Properly managing open source library risks

25 May 2024

A significant portion of the software we develop today relies on open source libraries. While leveraging these libraries offers substantial advantages in terms of efficient software development, it also introduces inherent risks. Many organisations try to minimize these risks primarily by checking the open source libraries they use for known vulnerabilities. While this represents a important step in risk management, it is merely one aspect of comprehensive open source library risk management. Good risk management should focus on all phases of the Software Development Lifecycle, paying attention to the people, process and technology aspects of the Software Development Lifecycle.

Proper open source library risk management should consider the following steps:

  1. Training
  2. Selection
  3. Scanning
  4. Registration
  5. Safeguards
  6. Monitoring

1. Training

Everything start with training. Train your developers in understanding the risks, educate them in how to select the safest libraries and make sure they are aware of relevant policies.

2. Selection

Make sure that any library being used goes through some form of selection process. This could be a simple checklist listing properties expected of a good library, using a library quality rating solution or even scanning or reviewing the entire library. The goal should be to select libraries which are expected to pose a minimum amount of risk for your organisation. Selection should go beyond mere known issues and vulnerabilities but also look at properties like how many active maintainers work on the library, how quick are fixes rolled out, and so on. There are some good library quality rating solutions (like OpenSSF Scorecard and the Sonatype Safety Rating) available which can help make library selection a lot easier and more objective.

3. Scanning

All code should be scanned for known vulnerabilities in the libraries being used.
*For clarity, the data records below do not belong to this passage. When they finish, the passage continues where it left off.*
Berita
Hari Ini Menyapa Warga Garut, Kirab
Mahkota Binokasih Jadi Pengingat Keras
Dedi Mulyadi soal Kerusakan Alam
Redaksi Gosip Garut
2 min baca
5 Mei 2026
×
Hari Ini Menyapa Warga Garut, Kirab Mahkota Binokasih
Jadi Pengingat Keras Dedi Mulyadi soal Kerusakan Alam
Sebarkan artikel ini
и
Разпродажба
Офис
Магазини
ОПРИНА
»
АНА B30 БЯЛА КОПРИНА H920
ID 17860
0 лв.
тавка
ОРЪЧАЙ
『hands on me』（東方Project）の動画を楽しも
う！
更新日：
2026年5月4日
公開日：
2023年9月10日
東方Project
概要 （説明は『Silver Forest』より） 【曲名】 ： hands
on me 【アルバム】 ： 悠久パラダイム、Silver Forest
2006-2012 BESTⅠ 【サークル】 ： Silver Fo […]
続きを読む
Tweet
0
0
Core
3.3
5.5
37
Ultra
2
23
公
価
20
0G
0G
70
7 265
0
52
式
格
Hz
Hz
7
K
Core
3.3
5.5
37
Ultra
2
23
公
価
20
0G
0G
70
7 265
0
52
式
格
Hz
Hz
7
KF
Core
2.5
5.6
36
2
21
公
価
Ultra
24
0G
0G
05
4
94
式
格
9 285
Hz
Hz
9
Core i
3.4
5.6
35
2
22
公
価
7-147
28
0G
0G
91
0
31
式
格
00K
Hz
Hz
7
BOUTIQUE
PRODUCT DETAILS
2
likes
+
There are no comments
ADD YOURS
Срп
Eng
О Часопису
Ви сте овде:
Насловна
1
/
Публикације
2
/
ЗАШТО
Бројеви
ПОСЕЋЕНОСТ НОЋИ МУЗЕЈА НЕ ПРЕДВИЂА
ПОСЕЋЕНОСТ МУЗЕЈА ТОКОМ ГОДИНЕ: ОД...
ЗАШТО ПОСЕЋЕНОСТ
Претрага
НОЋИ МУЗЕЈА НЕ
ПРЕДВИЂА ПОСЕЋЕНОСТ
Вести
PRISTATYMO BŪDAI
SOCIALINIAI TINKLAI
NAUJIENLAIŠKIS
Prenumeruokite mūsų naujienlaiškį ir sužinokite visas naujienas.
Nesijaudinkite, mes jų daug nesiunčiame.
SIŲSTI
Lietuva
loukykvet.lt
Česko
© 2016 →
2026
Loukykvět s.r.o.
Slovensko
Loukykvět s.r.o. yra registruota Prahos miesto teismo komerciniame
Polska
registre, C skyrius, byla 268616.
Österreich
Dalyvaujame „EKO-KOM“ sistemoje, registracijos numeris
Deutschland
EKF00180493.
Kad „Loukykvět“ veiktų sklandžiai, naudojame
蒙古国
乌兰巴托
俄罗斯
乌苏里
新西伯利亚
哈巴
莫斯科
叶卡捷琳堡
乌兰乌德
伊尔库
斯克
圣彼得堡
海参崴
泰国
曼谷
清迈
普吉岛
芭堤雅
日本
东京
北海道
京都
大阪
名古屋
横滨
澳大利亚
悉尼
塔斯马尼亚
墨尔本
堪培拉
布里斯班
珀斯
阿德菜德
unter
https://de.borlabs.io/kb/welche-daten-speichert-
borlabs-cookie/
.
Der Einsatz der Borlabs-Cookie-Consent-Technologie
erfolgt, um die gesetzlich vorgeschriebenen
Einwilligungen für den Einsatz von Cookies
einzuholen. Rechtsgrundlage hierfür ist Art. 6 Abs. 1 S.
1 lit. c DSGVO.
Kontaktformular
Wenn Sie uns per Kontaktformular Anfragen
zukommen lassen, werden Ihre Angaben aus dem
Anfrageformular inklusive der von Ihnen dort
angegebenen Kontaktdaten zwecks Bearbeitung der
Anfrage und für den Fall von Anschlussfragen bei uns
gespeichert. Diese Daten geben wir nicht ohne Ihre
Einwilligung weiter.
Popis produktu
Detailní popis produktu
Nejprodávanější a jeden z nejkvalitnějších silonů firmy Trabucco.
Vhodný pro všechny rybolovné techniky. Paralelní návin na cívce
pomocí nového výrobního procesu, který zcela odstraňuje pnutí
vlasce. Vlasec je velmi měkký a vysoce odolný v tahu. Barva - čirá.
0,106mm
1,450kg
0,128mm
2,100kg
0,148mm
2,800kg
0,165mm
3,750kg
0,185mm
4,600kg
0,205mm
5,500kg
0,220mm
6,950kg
Scanning should preferably be automated and included in any CI/CD pipelines. There are many commercial and free Software Composition Analysis (SCA) solutions available for this.

4. Registration

To properly manage library risks you need to know what libraries you use and where they are being used. Generating Software Bill Of Materials (SBOM’s) for all software you develop is the preferred way to accomplish this. Try to automate the SBOM generation process so your SBOM’s are always up-to-date. Make sure your SBOM’s are stored in a manageable way so you can easily search them.

5. Safeguards

No matter how good your developers are trained and no matter how much you trust your people and your processes there is always the chance that issues are not properly caught or prevented because processes are not followed or tools are not properly used. Whether this happens by accident or on purpose, you will want to have some safeguards in place which will absolutely prevent at least some forms of high-risk issues from entering your development lifecycle altogether. These safeguards can take many forms but should be used in such a way they cannot be circumvented. Usually, technical solutions are used that somehow fully block code with unwanted vulnerabilities to be released to production (quality gates). Blocking any libraries with known (high-risk) vulnerabilities from entering your network is another good option. Depending on your release process you can also embed additional manual checks to releases of high value applications as a final safeguard.

6. Monitoring

Once your applications are released to production you should keep a close watch for any new (or zero-day) vulnerabilities in any of the libraries used in those applications. Make sure you have a process in place to quickly (and possibly automatically) get notifications about which applications use libraries with new vulnerabilities. Teams should also have processes in place to quickly update (hotfix) these libraries when needed. Lastly, make sure you have the ability (tooling) to monitor for possible exploits of vulnerabilities so you can act quickly in case of an actual exploit.